For this exercise, return the line containing "X133322786Y-98408672D01*" and every line after it through the end of the records below, without alteration.
### Supplied data ###
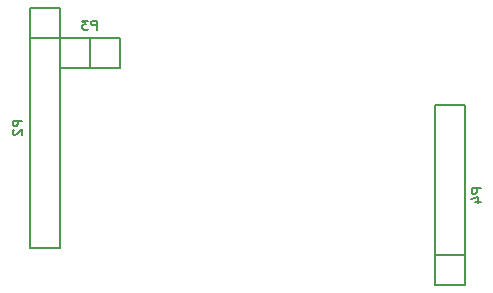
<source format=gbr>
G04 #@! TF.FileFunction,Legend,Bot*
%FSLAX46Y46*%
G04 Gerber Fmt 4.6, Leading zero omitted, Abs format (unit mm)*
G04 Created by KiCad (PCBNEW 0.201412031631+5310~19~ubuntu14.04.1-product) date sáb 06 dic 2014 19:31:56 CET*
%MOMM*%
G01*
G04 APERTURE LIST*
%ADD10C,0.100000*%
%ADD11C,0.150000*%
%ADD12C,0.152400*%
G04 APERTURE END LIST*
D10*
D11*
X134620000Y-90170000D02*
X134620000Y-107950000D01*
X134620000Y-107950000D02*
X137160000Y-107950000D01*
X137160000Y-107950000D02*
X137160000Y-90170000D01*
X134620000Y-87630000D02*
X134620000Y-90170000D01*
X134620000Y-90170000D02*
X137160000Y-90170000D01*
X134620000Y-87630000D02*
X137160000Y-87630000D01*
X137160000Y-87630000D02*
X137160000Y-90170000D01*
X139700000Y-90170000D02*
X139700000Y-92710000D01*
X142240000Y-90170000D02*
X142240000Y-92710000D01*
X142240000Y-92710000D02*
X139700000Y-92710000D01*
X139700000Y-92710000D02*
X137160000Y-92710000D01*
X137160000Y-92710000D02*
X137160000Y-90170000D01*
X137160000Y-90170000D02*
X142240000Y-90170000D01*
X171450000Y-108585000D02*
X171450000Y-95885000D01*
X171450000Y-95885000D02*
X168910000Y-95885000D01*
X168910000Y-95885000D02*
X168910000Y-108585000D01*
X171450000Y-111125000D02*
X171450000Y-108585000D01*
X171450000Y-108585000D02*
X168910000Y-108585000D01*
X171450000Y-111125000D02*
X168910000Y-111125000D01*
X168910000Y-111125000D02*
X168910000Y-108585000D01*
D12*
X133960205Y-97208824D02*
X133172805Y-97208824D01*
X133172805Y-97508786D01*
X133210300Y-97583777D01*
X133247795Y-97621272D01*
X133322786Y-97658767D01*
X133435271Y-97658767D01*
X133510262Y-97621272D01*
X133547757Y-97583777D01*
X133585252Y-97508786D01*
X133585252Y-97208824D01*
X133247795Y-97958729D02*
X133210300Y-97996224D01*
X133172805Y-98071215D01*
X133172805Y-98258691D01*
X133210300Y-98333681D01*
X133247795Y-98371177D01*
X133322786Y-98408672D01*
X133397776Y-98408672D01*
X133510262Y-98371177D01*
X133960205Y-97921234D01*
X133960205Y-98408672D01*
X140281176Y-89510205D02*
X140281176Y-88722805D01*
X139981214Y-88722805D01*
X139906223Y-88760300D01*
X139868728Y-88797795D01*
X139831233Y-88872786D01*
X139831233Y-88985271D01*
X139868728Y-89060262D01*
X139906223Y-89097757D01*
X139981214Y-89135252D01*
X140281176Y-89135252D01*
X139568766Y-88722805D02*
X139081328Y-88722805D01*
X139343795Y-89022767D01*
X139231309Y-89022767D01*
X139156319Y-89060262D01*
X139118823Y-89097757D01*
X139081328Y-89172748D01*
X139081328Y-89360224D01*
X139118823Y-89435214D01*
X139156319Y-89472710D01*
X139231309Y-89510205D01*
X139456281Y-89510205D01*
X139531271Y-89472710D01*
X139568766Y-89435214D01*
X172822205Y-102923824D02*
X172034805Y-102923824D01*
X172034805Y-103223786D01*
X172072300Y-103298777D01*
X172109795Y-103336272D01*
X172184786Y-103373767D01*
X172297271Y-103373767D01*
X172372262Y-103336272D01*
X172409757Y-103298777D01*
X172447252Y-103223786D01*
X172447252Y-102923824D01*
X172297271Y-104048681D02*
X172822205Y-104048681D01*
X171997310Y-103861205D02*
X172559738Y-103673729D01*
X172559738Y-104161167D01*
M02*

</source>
###
**Response for this exercise:**
X133322786Y-98408672D01*
X133397776Y-98408672D01*
X133510262Y-98371177D01*
X133960205Y-97921234D01*
X133960205Y-98408672D01*
X140281176Y-89510205D02*
X140281176Y-88722805D01*
X139981214Y-88722805D01*
X139906223Y-88760300D01*
X139868728Y-88797795D01*
X139831233Y-88872786D01*
X139831233Y-88985271D01*
X139868728Y-89060262D01*
X139906223Y-89097757D01*
X139981214Y-89135252D01*
X140281176Y-89135252D01*
X139568766Y-88722805D02*
X139081328Y-88722805D01*
X139343795Y-89022767D01*
X139231309Y-89022767D01*
X139156319Y-89060262D01*
X139118823Y-89097757D01*
X139081328Y-89172748D01*
X139081328Y-89360224D01*
X139118823Y-89435214D01*
X139156319Y-89472710D01*
X139231309Y-89510205D01*
X139456281Y-89510205D01*
X139531271Y-89472710D01*
X139568766Y-89435214D01*
X172822205Y-102923824D02*
X172034805Y-102923824D01*
X172034805Y-103223786D01*
X172072300Y-103298777D01*
X172109795Y-103336272D01*
X172184786Y-103373767D01*
X172297271Y-103373767D01*
X172372262Y-103336272D01*
X172409757Y-103298777D01*
X172447252Y-103223786D01*
X172447252Y-102923824D01*
X172297271Y-104048681D02*
X172822205Y-104048681D01*
X171997310Y-103861205D02*
X172559738Y-103673729D01*
X172559738Y-104161167D01*
M02*

</source>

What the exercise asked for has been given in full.